DATA EXTRACT section start

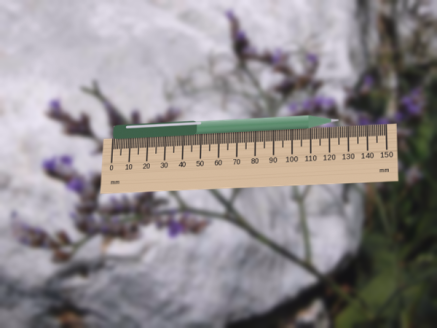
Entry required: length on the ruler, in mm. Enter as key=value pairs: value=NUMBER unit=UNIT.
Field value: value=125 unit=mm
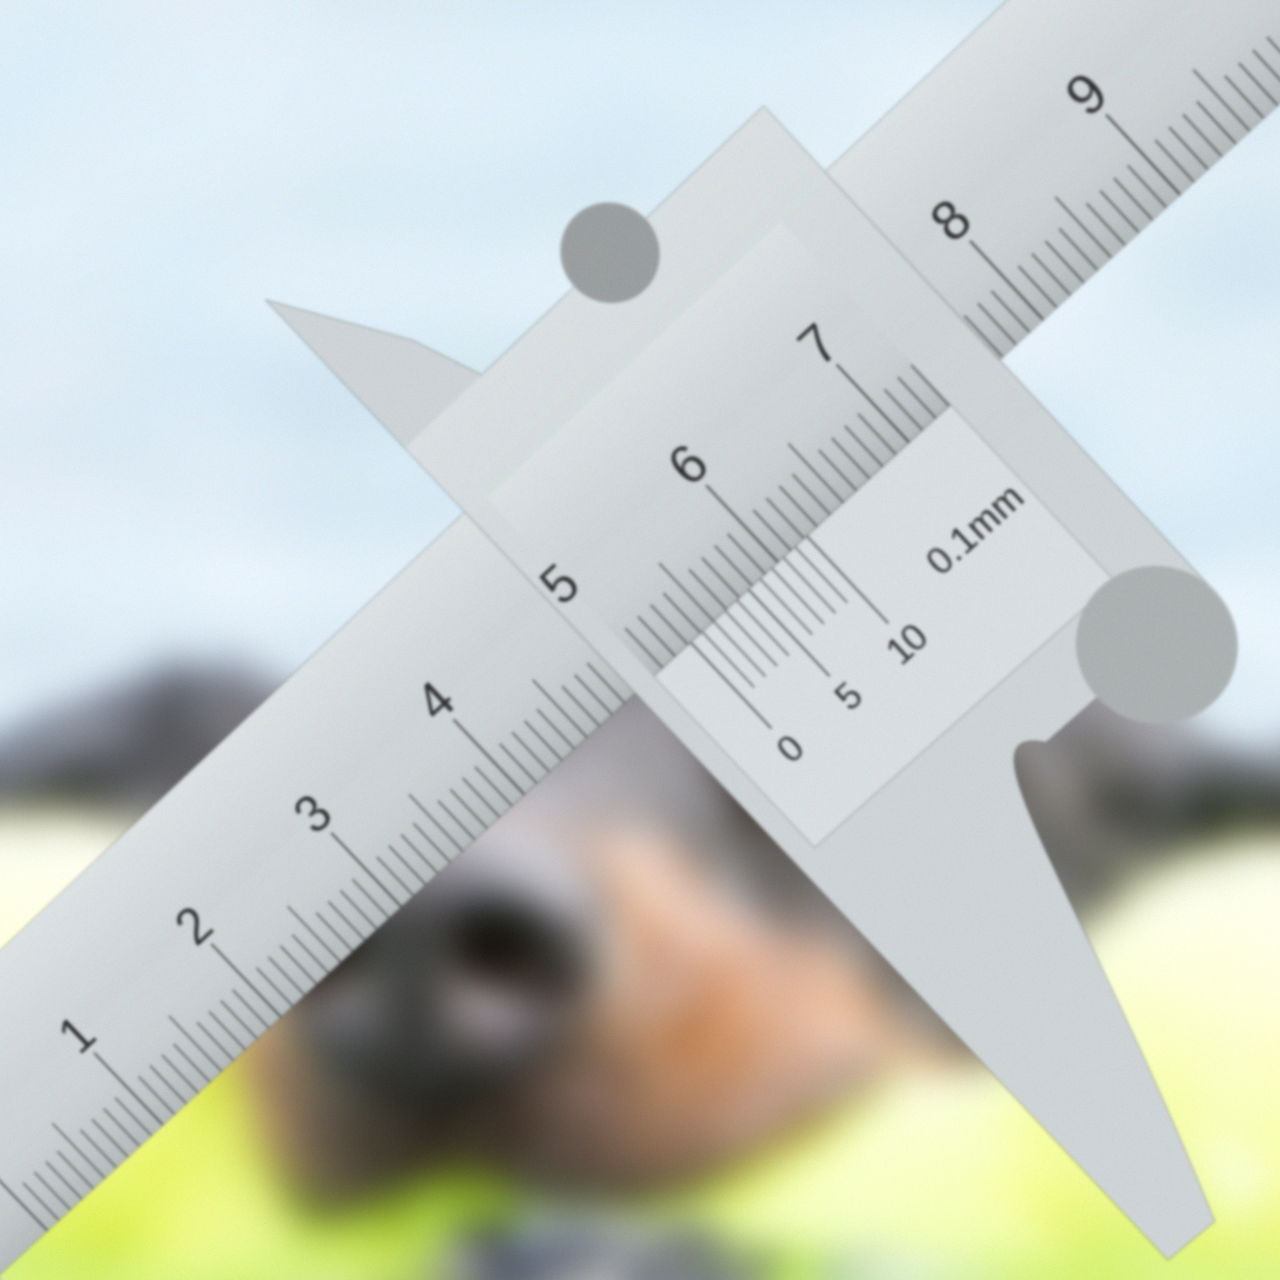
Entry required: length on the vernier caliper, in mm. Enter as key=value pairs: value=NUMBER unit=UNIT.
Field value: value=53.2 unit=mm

DATA EXTRACT section end
DATA EXTRACT section start

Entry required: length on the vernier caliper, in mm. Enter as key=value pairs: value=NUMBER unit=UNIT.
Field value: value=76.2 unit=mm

DATA EXTRACT section end

§ PROBLEM: Starting with the line that contains "Entry required: length on the ruler, in" and going on through the line that contains "Field value: value=53.2 unit=mm", rewrite those lines with "Entry required" changed to "Reading needed" and everything else left as it is. Leave the pictures out of your answer.

§ ANSWER BOX:
Reading needed: length on the ruler, in mm. Enter as key=value pairs: value=NUMBER unit=UNIT.
Field value: value=125 unit=mm
Reading needed: length on the vernier caliper, in mm. Enter as key=value pairs: value=NUMBER unit=UNIT.
Field value: value=53.2 unit=mm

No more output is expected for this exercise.